A cloud integration perspective
I got an opportunity to attend the Snowflake Summit (June 3-6) with the SnapLogic team. Snowflake has been one of the two dominant cloud warehouse platforms in the market along with Amazon Redshift, and the event showcased that dominance. I saw a diverse set of Snowflake customers and prospects from retail to biosciences, from Fortune 100 enterprises to small startups. The entire Snowflake ecosystem was also on display at the conference. The expo floor – ‘Basecamp’ – was filled with booths from a number of Snowflake partners including SnapLogic.
At the event, Snowflake announced some interesting new features such as Snowflake Materialized Views and Database replication and failover across multiple regions or cloud service providers. You can read more about these features here. But my biggest insights came from the various breakout sessions at the Snowflake Summit. I learned about the challenges Snowflake customers are facing and the strategies they’re adopting to tackle those challenges.
Here are some common challenges IT teams faced before adopting Snowflake.
- Performance issues on Monday mornings when everyone is returning to work and hitting refresh on their dashboards
- High costs due to compute provisioning for the peak loads with other data warehouses; lack of auto-elasticity
- Data explosion; being forced to throw out data such as clickstream data, carrier logistics data, and CRM data due to the limited storage of on-premises-based appliances
- Managing data centers and servers prevents organizations from adapting to market shifts and stifles innovation
- ETL/ELT tools in the form of scripts are fragile and hard to maintain
Here are three major themes from the solutions customers adopted to deal with the above challenges:
1. Multi-tool strategy
Most companies have a multi-tool strategy when it comes to data integration. The software as a service (SaaS) consumption model enables such a strategy. With the SaaS model, organizations can evaluate multiple software products in a short period of time and then build a process/workflow to tie all those tools together. It is easy to adopt multiple tools as long as the sprawl is manageable.

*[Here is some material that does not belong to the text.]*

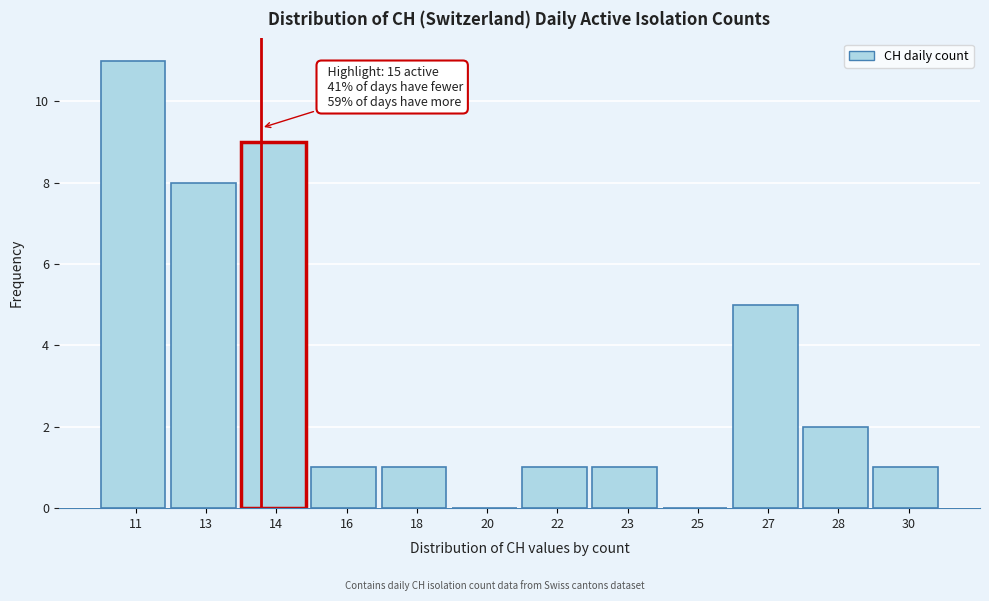

Reading left to right, what are all the values shown in this chart?

11=11	13=8	14=9	16=1	18=1	20=0	22=1	23=1	25=0	27=5	28=2	30=1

However, as the business needs evolve, and as your tools ecosystem changes, you have to periodically – ~every 1.5 to 2 years – evaluate the set of tools you are using. I noticed that while a few organizations constantly reevaluated their tool sets, others kept using suboptimal tools. Every organization has inertia when it comes to enterprise applications and business processes. Hence, it is important to choose a tool based not just on the current needs but also on future ones.
2. Faster time-to-value
Startups are always facing intense pressure to stay competitive, stay relevant, and grow their customer base. While startups want to use tools that give them an edge, they can’t afford to go through long evaluation cycles when choosing a new software vendor. They are looking for tools which make them productive and are also easy to evaluate.
A number of Snowflake customers picked a tool for their Snowflake ecosystem to solve a specific need such as data load and data replication. A point-to-point tool like this meets their immediate need while staying within their limited budgets.
So, to attract startups, it is important that a SaaS product provides:
- A free trial, possibly with resources for a self-directed POC
- A seamless onboarding process for new users
- Support and a user community for trial users so they can quickly find answers
- Quick-start solutions on public cloud platforms
3. Reliance on scripting
SQL or Python scripting is still a dominant tool for data warehouse teams. In fact, some teams have a SQL standard where analysts write queries in SQL and own the data transformation logic.
Many SaaS applications in the space of integration and analytics have moved towards enabling business users with a low-to-no-code platform for building integrations or for preparing data for building dashboards. However, when it comes to preparing and loading data into a data warehouse such as Snowflake, data engineers still run the show.
They rely heavily on their coding and scripting skills. That said, I also saw signs that they will adopt automated tools and pre-built connectors that will allow them to focus on more strategic work – making sure the end-user experience is optimal, the data transformation logic is accurate, the workflows are performant, etc.
As more and more organizations take steps to collect data and gain insights from that data, the importance of data warehouse, data engineering, and data integration tools will continue to grow. The SnapLogic Intelligent Integration Platform – a unified solution that empowers data engineers, business analysts, and integration specialists to build end-to-end data and application integration – is well positioned to capture this growth opportunity.